SAN JOSE – A large city, San Jose apartment complex, embroiled in a Bay Area real estate fraud case, has been bought in a deal that could return some cash to investors who were billed by its developer.

Carmel Partners, working through an affiliate, has brought an apartment complex at 138 Balbach St. in San Jose, near the city’s convention center, with documents filed with the Santa Clara County Recorder Office show Oct. 13.

According to county property files, CP VII One38, a Carmel partner, pays just under $ 53.5 million for the apartment complex.

The 101-unit residential complex, known as One38 Apartments, is one of several Bay Area projects that were part of the Bay Area Real Estate Empire, which was abandoned by failed developer Sanjeev Acharya and his fraudulently linked company, Silicon. Sage made.

The Securities and Exchange Commission has accused both Acharya and Silicon Sage of fraudulent activities that have defrauded hundreds of investors, many from the South Asian community.

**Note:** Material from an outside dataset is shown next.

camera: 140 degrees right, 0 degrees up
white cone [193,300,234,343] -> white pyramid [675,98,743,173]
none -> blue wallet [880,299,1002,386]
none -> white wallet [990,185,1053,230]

A federal judge has transferred Silicon Sage’s assets to the receipt. Court-appointed recipient David Stapleton has embarked on a lengthy process of finding property buyers and trying to save money from a collapsing and bankrupt real estate empire.

The first property sold through the receiver’s efforts is the commercial part of Madison Place, a mixed-use residential and commercial complex in Santa Clara at 1364, 1374 and 1378 El Camino Real.

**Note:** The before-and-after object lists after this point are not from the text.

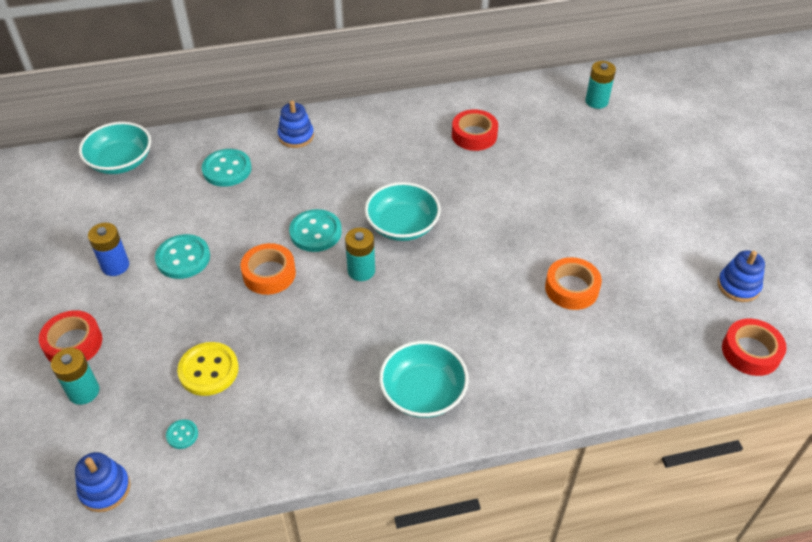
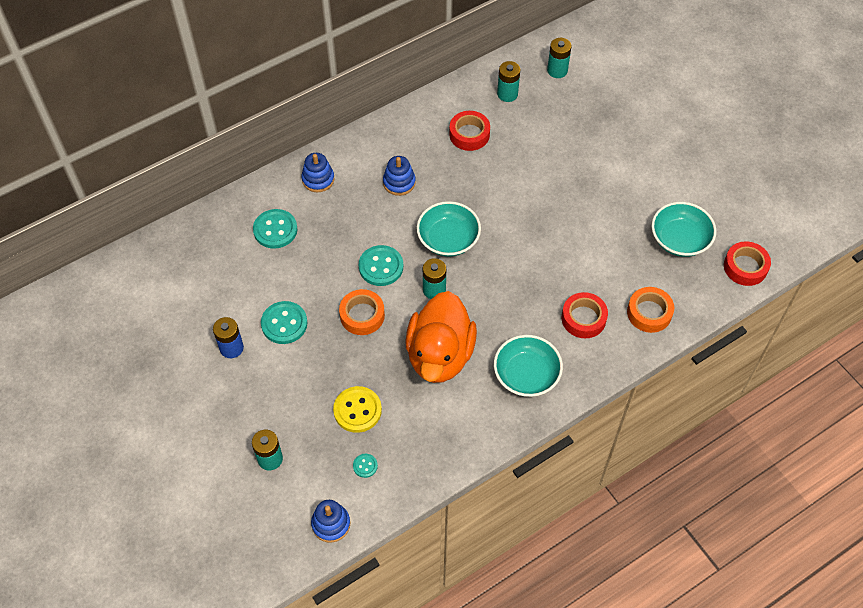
camera: 20 degrees left, 10 degrees up
red tape [39,310,102,362] -> red tape moved to [561,292,608,338]
turquoise bowl [79,122,151,174] -> turquoise bowl moved to [651,202,717,257]
orange tape [545,257,602,310] -> orange tape moved to [627,287,674,333]
blue stacking toy [718,250,765,302] -> blue stacking toy moved to [383,156,416,196]
none -> orange duck [405,291,477,383]
none -> turquoise battery [497,61,520,102]

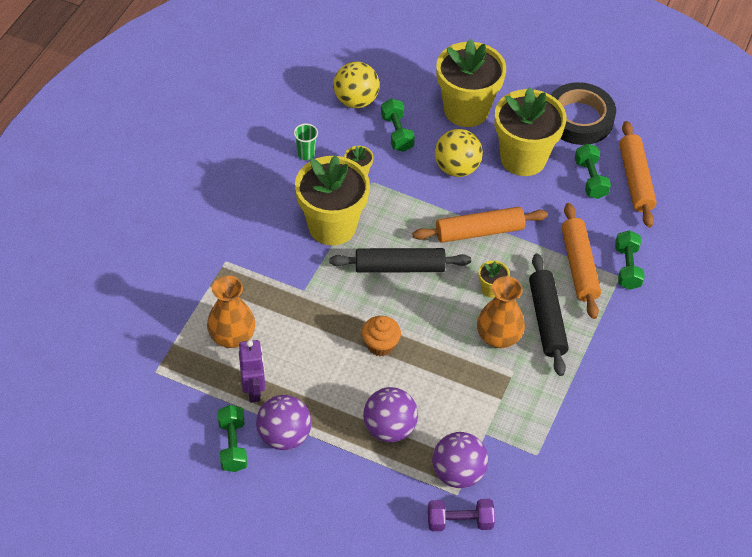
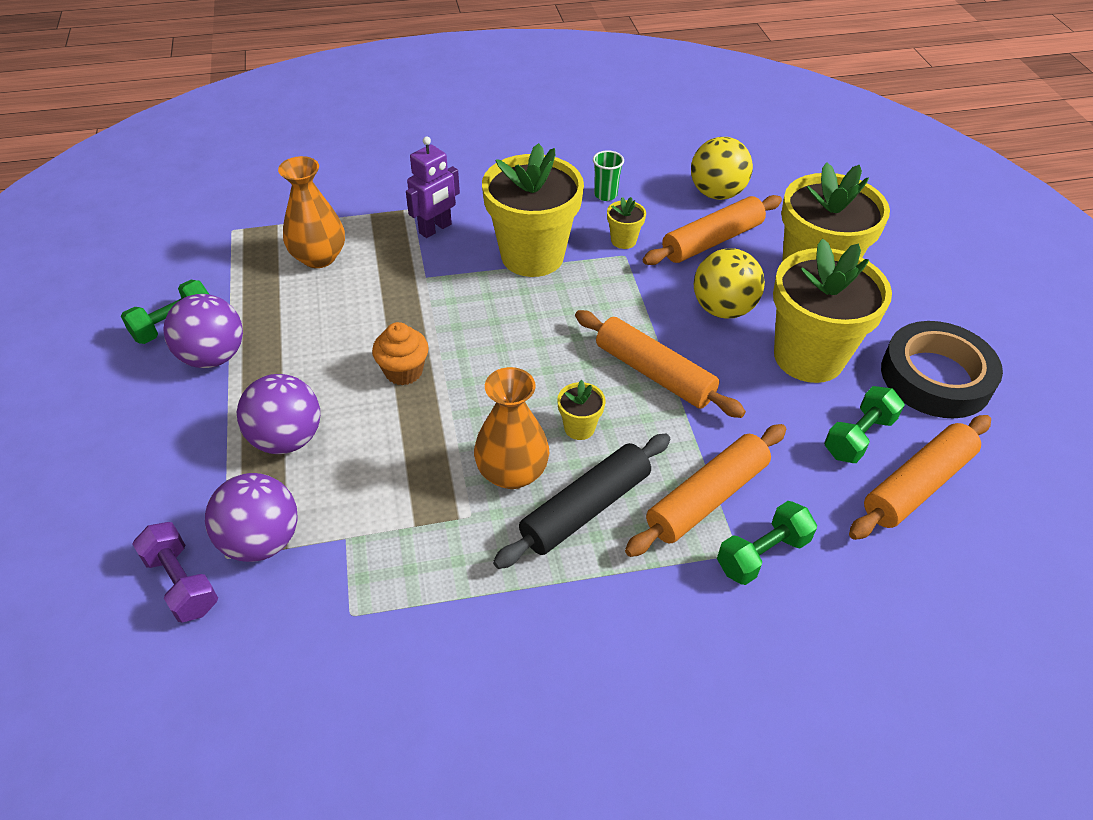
camera: 55 degrees right, 5 degrees down
purple robot [239,340,265,402] -> purple robot moved to [406,137,460,238]
black rolling pin [330,248,471,273] -> none
green dumbbell [381,99,415,152] -> orange rolling pin [643,195,782,265]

On September 29, Newport Beach and Las Vegas-based investment groups paid less than $ 2.6 million for ground floor retail and office space in Madison Place. Condominium, a unit for sale owned by individuals, was not involved in the transaction.

The One 38 apartments in San Jose are considered the most expensive of the Silicon Sage properties.

The residential complex is complete, has a high level of tenant occupation and is located in one of the adjoining parts of the San Jose district of Sofa.

Carmel Partners, the new owner of the complex, specializes in apartment building ownership.

After a formal inspection of the new apartment building, Carmel Partners decided to pay a little less than the original proposed price of 54.2 million.

The court record states that “as a result of reasonable precaution, the buyer requested a reduction in the purchase price and after negotiations, the recipient agreed that the appropriate reduction was $ 750,000.”

The final agreed price was. 53.45 million, according to federal court documents.

JLL, a commercial real estate firm, marketed the property in an effort that led Carbell Partners to enter into an agreement to purchase Balbach Apartments.